Um dos setores mais afetados pela pandemia no Brasil foi o turismo. Com a regra do isolamento social, o ir e vir ficou proibido, o que levou a muitos hotéis, pousadas e até companhias aéreas a sofrerem baixa de renda histórica. Isso afetou diretamente os estados que mais dependem dos turistas, como os que estão na região nordeste, por exemplo. Tanto que, na pesquisa, os moradores destes locais foram os que mais reclamaram da queda de poder aquisitivo: 85,8%.

Mas não foi só lá que a corda estourou. Ana Carolina Moro, turismóloga de São Paulo, perdeu o emprego no início deste ano.

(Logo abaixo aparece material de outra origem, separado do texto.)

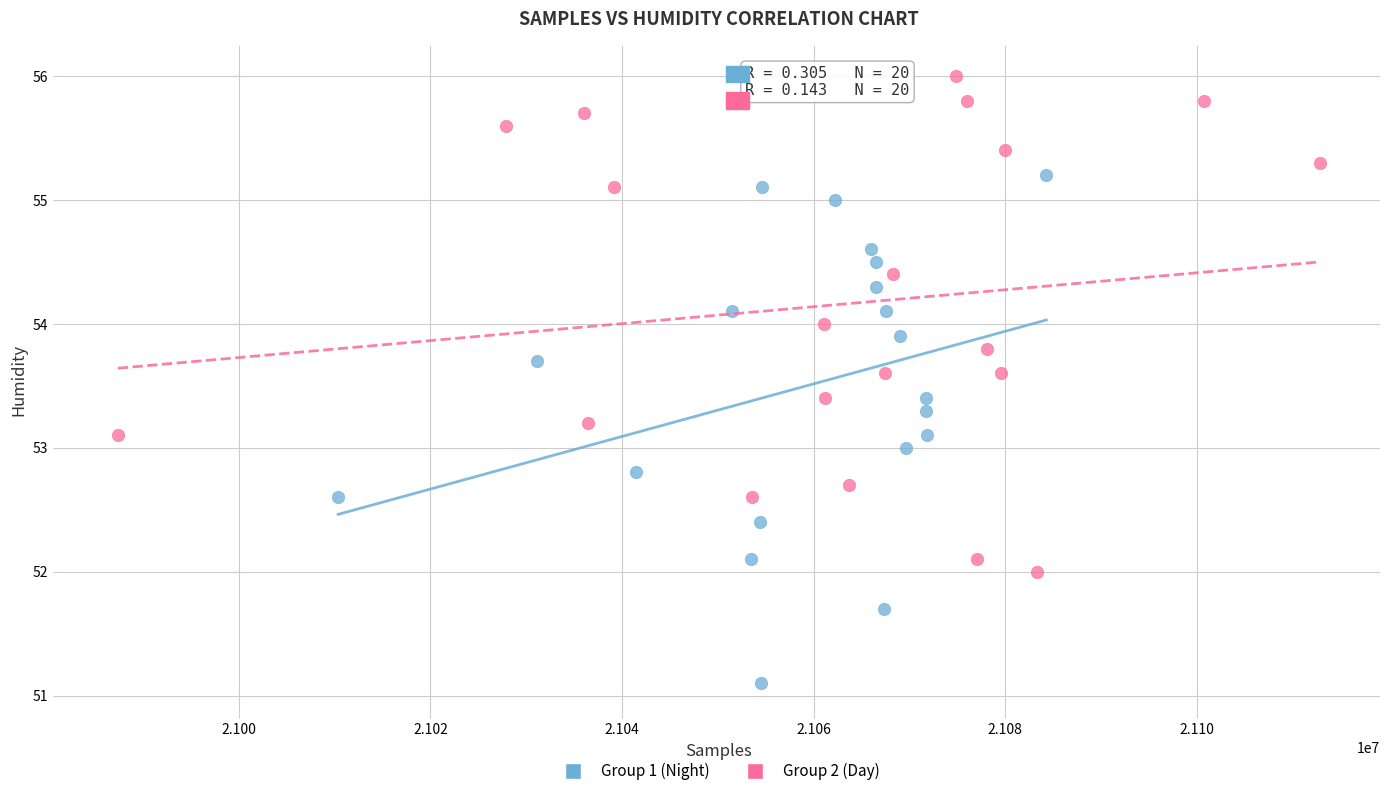

Which series reaches the maximum Y coordinate?

Group 2 (Day)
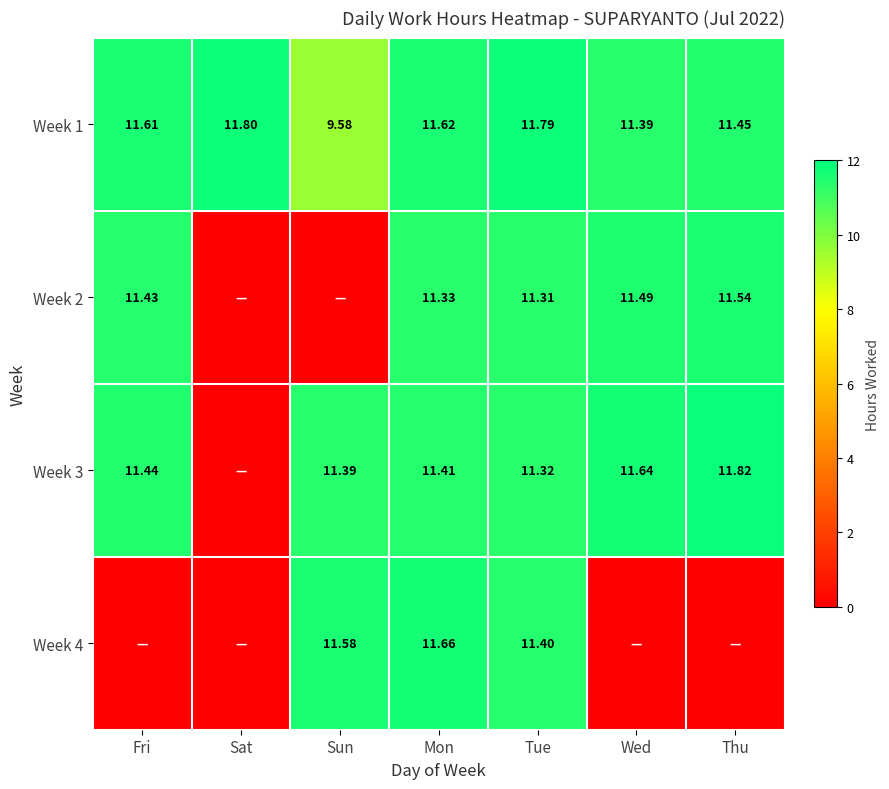

True or false: Week 3 has a value of 5.8 at Fri.

False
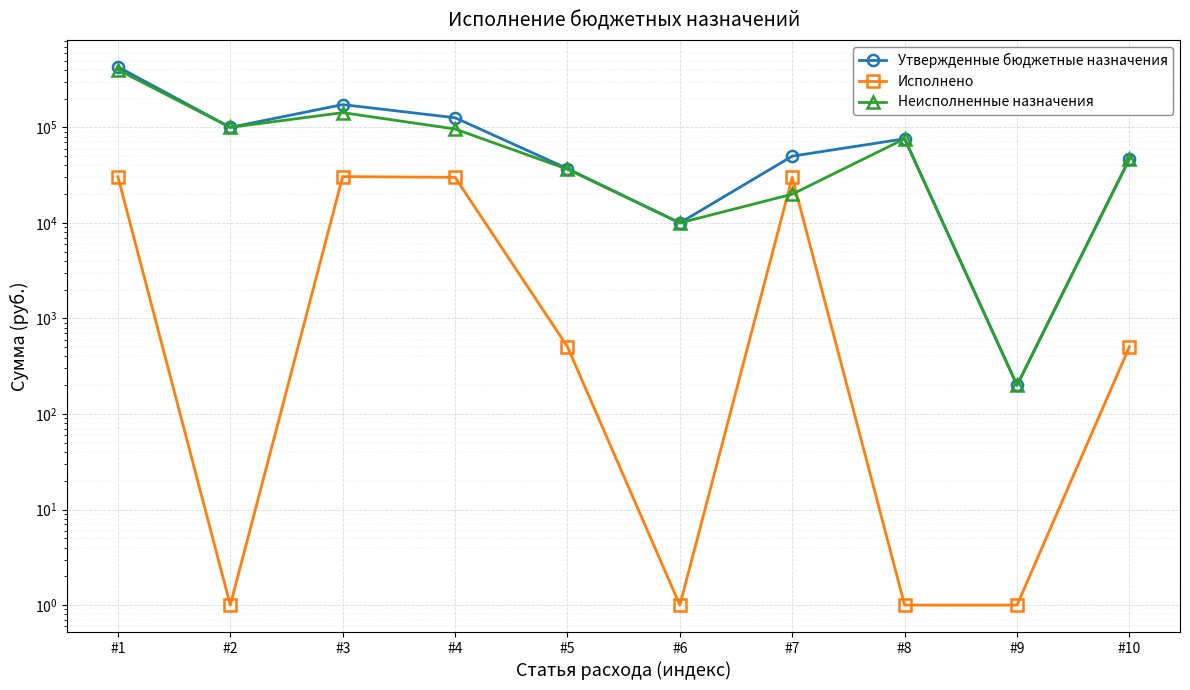

Which series has the widest spread of values?

Утвержденные бюджетные назначения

Trabalhava em uma agência que fazia pacotes de viagem corporativos, setor que também viu os clientes minguarem. “Em março do ano passado passamos a trabalhar meio período em home office. Consecutivamente o salário também caiu pela metade. Fiquei, por um tempo, em licença não-remunerada e quando voltei a trabalhar, este ano, fui demitida. Nem os meus direitos recebi ainda.” Neste meio-tempo, para equilibrar as contas, vendeu produtos naturais, contou com a ajuda de familiares e teve de cortar tudo que era considerado supérfluo. “E hoje procuro trabalho para fazer em casa, porque ainda corro o risco de ir para um trabalho presencial e transmitir o coronavírus para o meu filho, que tem alergia a antibióticos. Preciso prezar por ele.” Saúde em primeiro lugar.